Als Antwort entblößte sie lachend ihre Zähne.
„Feiger Eindringling! Was machst du hier auf unserem Land? Scher dich in den Leib der Hündin zurück, die dir dein stinkendes Leben geschenkt hat!”
Mit einem Aufschrei der Wut setzte sich der gestählte, mit jeder Sehne für den Kampf trainierte Körper Sigmars in Bewegung. In einer einzigen, fließenden Bewegung führte er Ghal Maraz von der Seite über den Kopf, um ihn dort herniederfahren zu lassen, wo... einen Augenblick davor noch die Angreiferin gestanden hatte. Die war zur Seite ausgewichen und stach nun von unten nach ihm. Mehrmals stieß die Klinge zu, biss sich in das Fleisch des Mannes, doch der merkte den Schmerz nicht, während er in rasender Wut den Hammer führte. Aber trotz ihrer außerordentlichen Muskelmasse war sie schneller als er, wich immer wieder gekonnt den mit großem Schwung geführten Schlägen Sigmars aus. Doch wie sie sich duckte, von links nach rechts bewegte, trat sie mit einem Fuß auf einen der Splitter, die sich gelöst hatten, als Sigmar die Steine zum Schweigen gebracht hatte. Sie verlor das Gleichgewicht, was er sofort nutzte. Der Hammer traf ihre Seite, begleitet von dem Knacken mehrerer Rippen wurde sie mehrere Schritt gegen eine der uralten Mauern geschleudert.

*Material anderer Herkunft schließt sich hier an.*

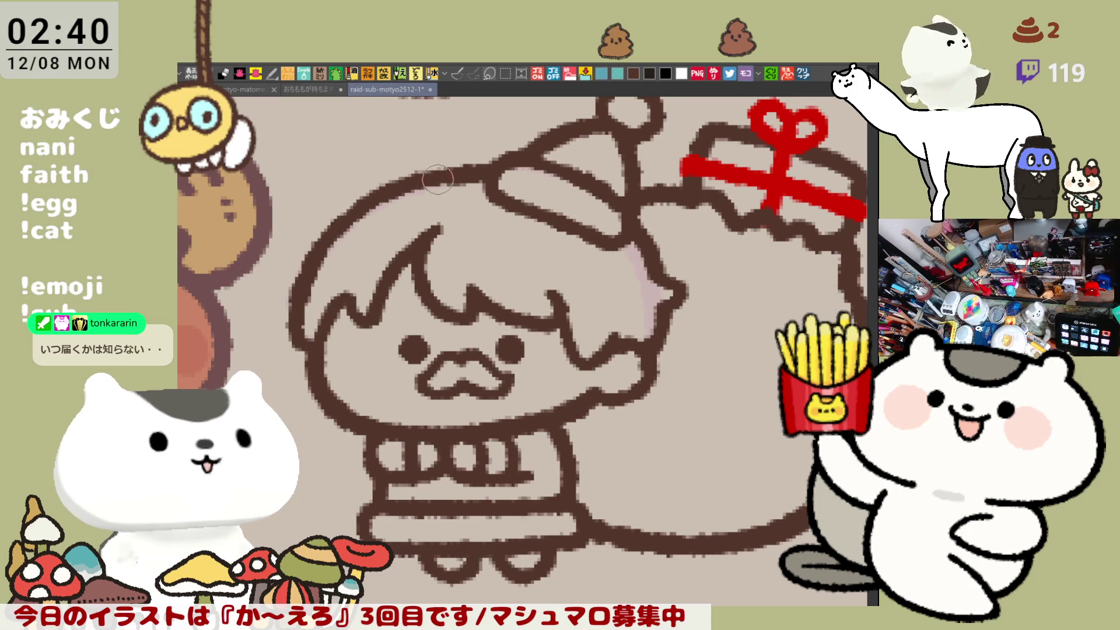
drag(354, 205, 367, 199)
mouse_move(311, 320)
mouse_down()
mouse_move(300, 306)
mouse_move(311, 349)
mouse_move(286, 327)
mouse_up()
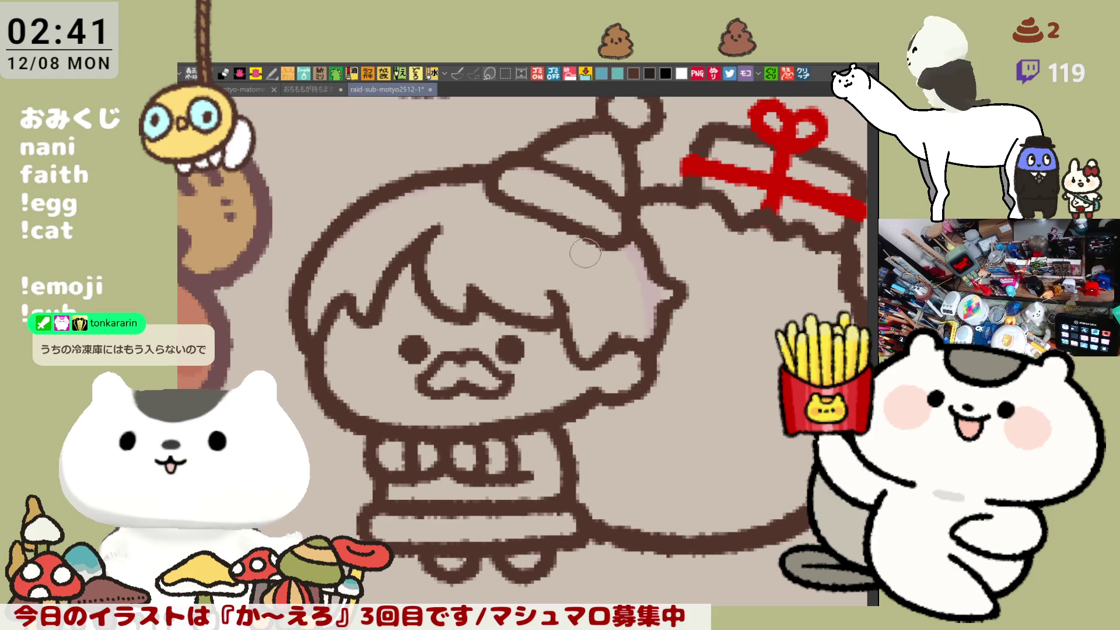
key(h)
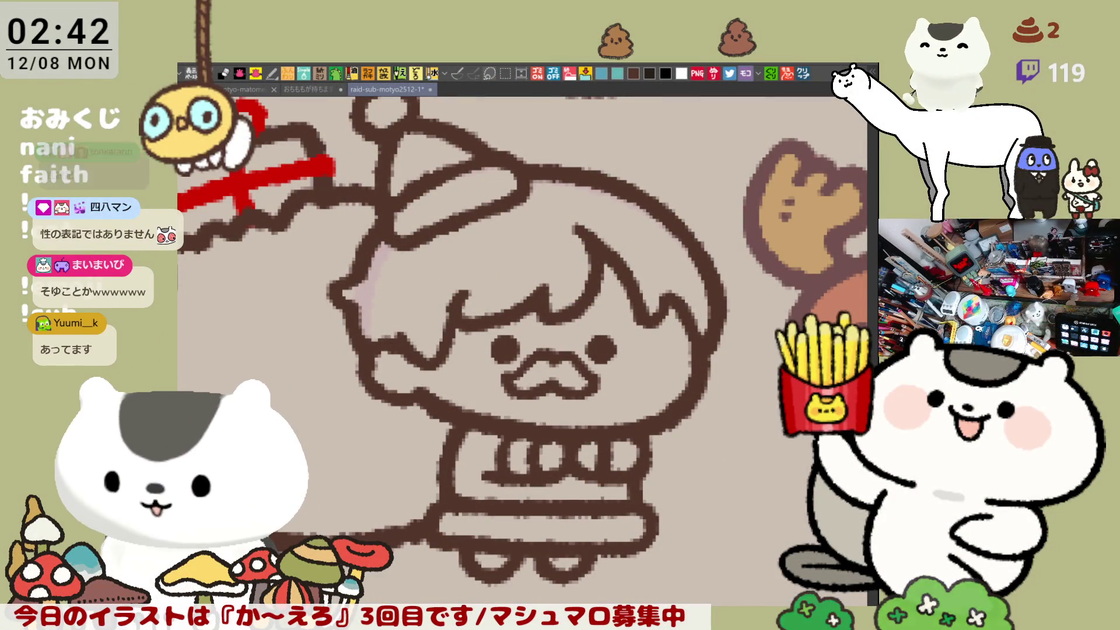
- Unflip the canvas, extend the left head outline, and draw a curled hair tuft on top
key(h)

„Ha!”, schnaubte Sigmar. Langsam ließ er Ghal Maraz vor seinen Beinen von links nach rechts und zurück schwingen, während er stramm auf die Liegende zuschritt. Die Angreiferin hielt sich mit schmerzendem Gesicht die Seite und stöhnte leise. Flüche kamen ihr über die Lippen, doch mit den Augen suchte sie nach ihrer Klinge, die ihr beim Treffer des Hammers aus den Fingern geglitten war. Das Schwert lag zu ihrer Rechten; nicht sehr weit, aber zu weit weg, um es zu erreichen, bevor der Mann bei ihr angekommen war. Mit einem lauten Keuchen sank sie zurück.
„Ein Weib sollte niemals eine Klinge führen. Wer bist du?”, fragte Sigmar, als er vor ihr stand. Mit seiner ganzen Macht ragte er vor ihr auf, hielt den schweren Zweihandhammer ruhig in der einen Hand und zielte mit seinem eigenen Schwert auf ihren Hals. Sie verzog das Gesicht.
„Kerrtana bin ich, Beschützerin der Udosen.”
„Kerrtana! Ein guter Name. Vielleicht nehm ich dich mit. Kerrtana... Ja, das wäre ein würdiger Name für die Gebärerin der Söhne Sigmars. Aber Beschützerin der Udosen? Da musst du dich doch mehr anstr-”
„Sei dir da mal nicht so sicher, Sigmar Prahlrik!”, rief sie, den ganzen Körper in einer Bewegung vereint, und trat Sigmar das linke Bein weg, auf das er sein Gewicht nicht gelegt hatte. Der Mann verlor das Gleichgewicht und ließ sein Schwert fallen, während sie katzengleich - aber doch mit einem kleinen Schmerzensschrei - zu ihrem Schwert sprang. Sigmar lag auf dem Boden, wollte sich gerade aufstemmen, da war sie schon wieder über ihm, die tödliche Klinge fuhr hernieder - doch wich sie im letzten Augenblick zur Seite und versenkte sich im Fleisch eines Tiermenschen. Aus dummen, überraschten Äuglein glotzte das Biest sie an, bevor es mit einem Röcheln in die Knie brach und mit seinem unheiligen Blut den Boden besudelte.
„Bei Ulric, was ist geschehen?”, rief Sigmar aus.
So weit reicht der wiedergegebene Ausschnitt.